A long-term follow-up study has confirmed the results of the phase-III MONALEESA-7 trial, the first randomized clinical trial of its kind to compare a cyclin-dependent kinase 4/6 inhibitor (CDK4/6i) plus endocrine therapy with endocrine therapy plus placebo in premenopausal or perimenopausal patients with hormone receptor positive/human epidermal growth factor receptor 2 negative (HR+/HER2-) advanced breast cancer.

The follow-up study concluded that ribociclib (Kisqali; Novartis) plus endocrine therapy continued to demonstrate a clinically relevant overall survival benefit compared with endocrine therapy alone in this patient population over more than four years. 

In a presentation to the 2020 San Antonio Breast Cancer Symposium (abstract PD2-04), the international, multicenter team of researchers behind the trial explained that MONALEESA-7  (NCT02278120) previously demonstrated statistically significant improvements in overall survival by adding ribociclib to endocrine therapy compared with endocrine therapy plus placebo. At the conclusion of the trial, patients in the placebo arm were allowed to cross over to ribociclib therapy.

“Longer follow-up,” they wrote, “allows for more events to further characterize the long-term survival benefits.” In the current analysis, the investigators performed an exploratory update of overall survival after a minimum of four years, which they said is some 20 months longer than their last report. 

MONALEESA-7 included premenopausal or perimenopausal women with HR+/HER2- advanced breast cancer who had received endocrine therapy in the (neo)adjuvant setting or ≤1 prior line of chemotherapy. These patients were randomized to receive ribociclib or placebo plus goserelin (Zoladex; TerSera Therapeutics), with either a nonsteroidal aromatase inhibitor (letrozole or anastrozole) or tamoxifen. Individuals who had received a prior CDK4/6i or endocrine therapy in the advanced setting were excluded. 

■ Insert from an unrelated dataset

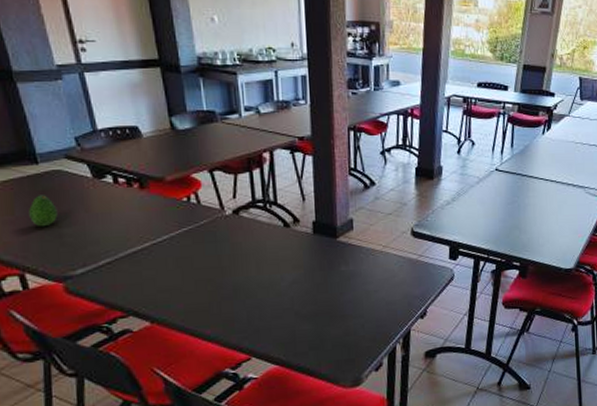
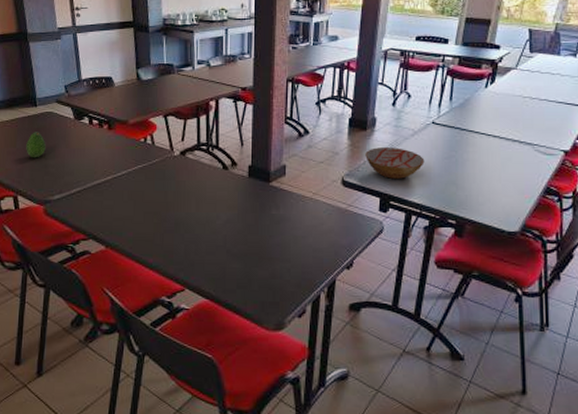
bowl: none [433,195,490,228] -> present [365,147,425,180]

In the follow-up study, the researchers updated overall survival endpoints, and also evaluated and summarized such post-progression endpoints as progression-free survival, time to chemotherapy, and chemotherapy-free survival. 

According to lead author Debu Tripathy, MD, of The University of Texas MD Anderson Cancer Center, in Houston, Texas, the median follow-up for the long-term analysis was 53.5 months (minimum 46.9 months). Updated analyses of overall survival demonstrated continued benefit with ribociclib plus endocrine therapy (median 58.7 months) compared with placebo plus endocrine therapy (median 48.0 months), yielding a hazard ratio of 0.76 (95% confidence interval: 0.61-0.96). 

Similar results were observed with ribociclib plus a nonsteroidal aromatase inhibitor (median 58.7 months) versus those receiving placebo plus a nonsteroidal aromatase inhibitor (median 47.7 months; HR 0.80; 95% CI: 0.62-1.04). 

As Table 1 demonstrates, all secondary endpoints favored patients receiving ribociclib, whether or not they also received a nonsteroidal aromatase inhibitor.

With respect to patients who discontinued study treatment, 77.3% in the ribociclib-endocrine therapy group received subsequent antineoplastic therapy, compared with 78.1% of their counterparts in the placebo-endocrine therapy group. Similarly, 12.9% and 26.1% of patients in the two groups, respectively, received a subsequent line of CDK4/6i. 

Finally, 15 patients in the placebo arm crossed over to the ribociclib group following unblinding, and prior to disease progression. 

 The findings were met with enthusiasm by Karen Gelmon, MD, Professor of Medicine at the University of British Columbia in Vancouver, Canada. “This data with improved overall survival is very compelling for the medical community when making decisions about the optimal treatment for pre- and perimenopausal patients with advanced or metastatic breast cancer,” she said in a statement.